══ DOCUMENT PASSAGE ══

To borrow a phrase from the anthropologist and physician Paul Farmer, this discussion needs to be "historically deep and geographically broad." Our debate about alternatives could benefit greatly from examining how different cultures around the world, in different time periods, have organized themselves financially. Eli Gothill, citing David Graeber's book "Debt: The First 5,000 Years," touched on the historical development of money in his mention of the IOUs used by Islamic traders thousands of years ago. Other historical milestones, such as the rise and fall of the gold standard, were also mentioned.
These histories of money are probably quite familiar to most of us. But what about other, non-monetary ways of making financial transactions and creating value?
One example that comes to mind is the billions of people around the world who invest in property, such as livestock or houses, without resorting to banks and debt. These investments aren't static savings accounts: they grow. Cattle give birth; people add rooms to their homes. In contrast to finance with a capital "F" that literally makes money out of nothing, this is a finance that is embedded in tangible capital. It is still the primary means by which most people around the world engage with finance.
Of course, there are also many people around the world who are trapped in piles of debt. After the conference, Ken Kostyo of Student Jubilee made a comment to me that caused me to stop in my tracks. He said, "The problem isn't money, it's interest."
It’s not money per se that places people on risky paths and in the power of others. It's not even the accumulation of debt (and money is a kind of debt) that is the problem. Rather, it's the obligation to pay interest on debt that is the real social ill. This is why usury has been outlawed by all the world's major religions at some point or other in human history.

═══
══ DATA EXTRACT ══

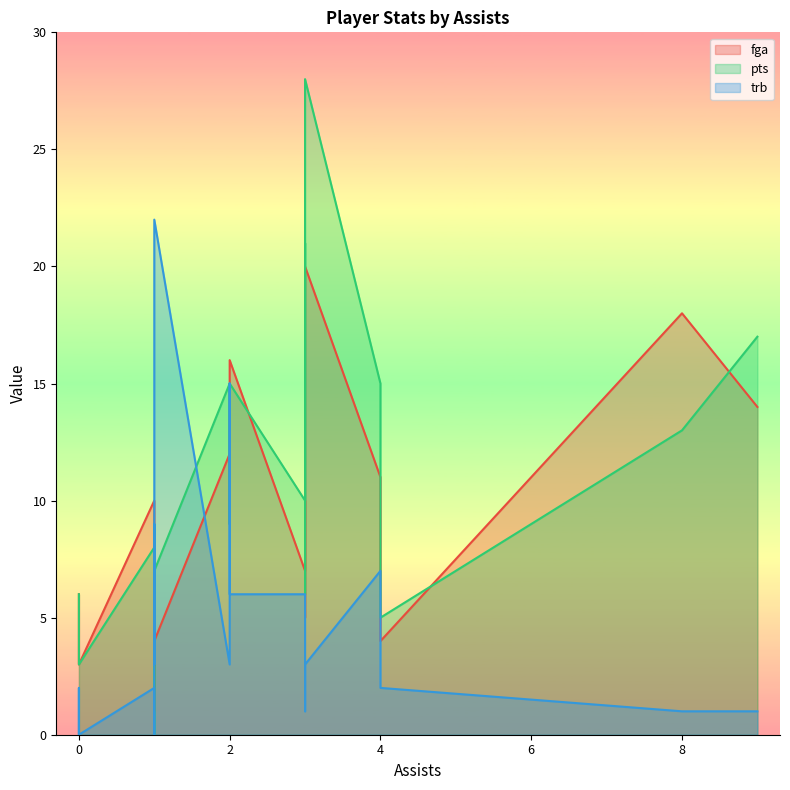

Reading left to right, list all the values displayed in this chart.

fga: 1=4	9=14	2=16	1=3	0=6	3=20	3=5	1=10	1=1	2=12	3=10	4=11	8=18	2=9	3=7	0=4	4=4	1=6	0=3
pts: 1=7	9=17	2=15	1=3	0=6	3=28	3=6	1=8	1=0	2=15	3=21	4=15	8=13	2=9	3=10	0=4	4=5	1=3	0=3
trb: 1=22	9=1	2=6	1=9	0=0	3=3	3=1	1=2	1=0	2=3	3=5	4=7	8=1	2=15	3=6	0=2	4=2	1=3	0=0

═══

▶ **TASK INSTRUCTIONS**
1. Answer these questions using the passage about finance and debt:
(a) Which anthropologist and physician coined the phrase "historically deep and geographically broad"?
(b) What two kinds of property are named as investments people make without banks and debt?
(c) According to Ken Kostyo, what is the problem, if not money?
2. Write the next part of the passage about finance and debt, starting after its final sentence.
The material above comes from a different source than the passage about finance and debt.

▶ **TASK RESULTS**
1.
(a) Paul Farmer
(b) Livestock and houses
(c) Interest

2.
The global financial system in which we all exist today may exhibit some new, strange features, but none of the issues we face today are actually novel. Looking to the past to identify the anxieties and inequalities that finance has generated, and the solutions that human societies have invented to deal with them, can assist us in assessing our world today.
This should not be an exercise in generating a homogeneous viewpoint or seeking consensus. If there is one thing that anthropology in particular (and the likes of Graeber) have demonstrated, it's that human societies are extremely plastic and capable of organizing ourselves in a vast range of ways.
Global corporate finance is often represented as a homogenizing force, but the current proliferation of financial tools and money forms, as well as the continued role of the state, suggest that this is an illusion. We continue to co-creating a multiplicity of financial tools and practices that is as least as diverse as any other period of the anthropocene. Digital experiments are part of a financial ecology that includes non-digital financial diversity and mainstream practices.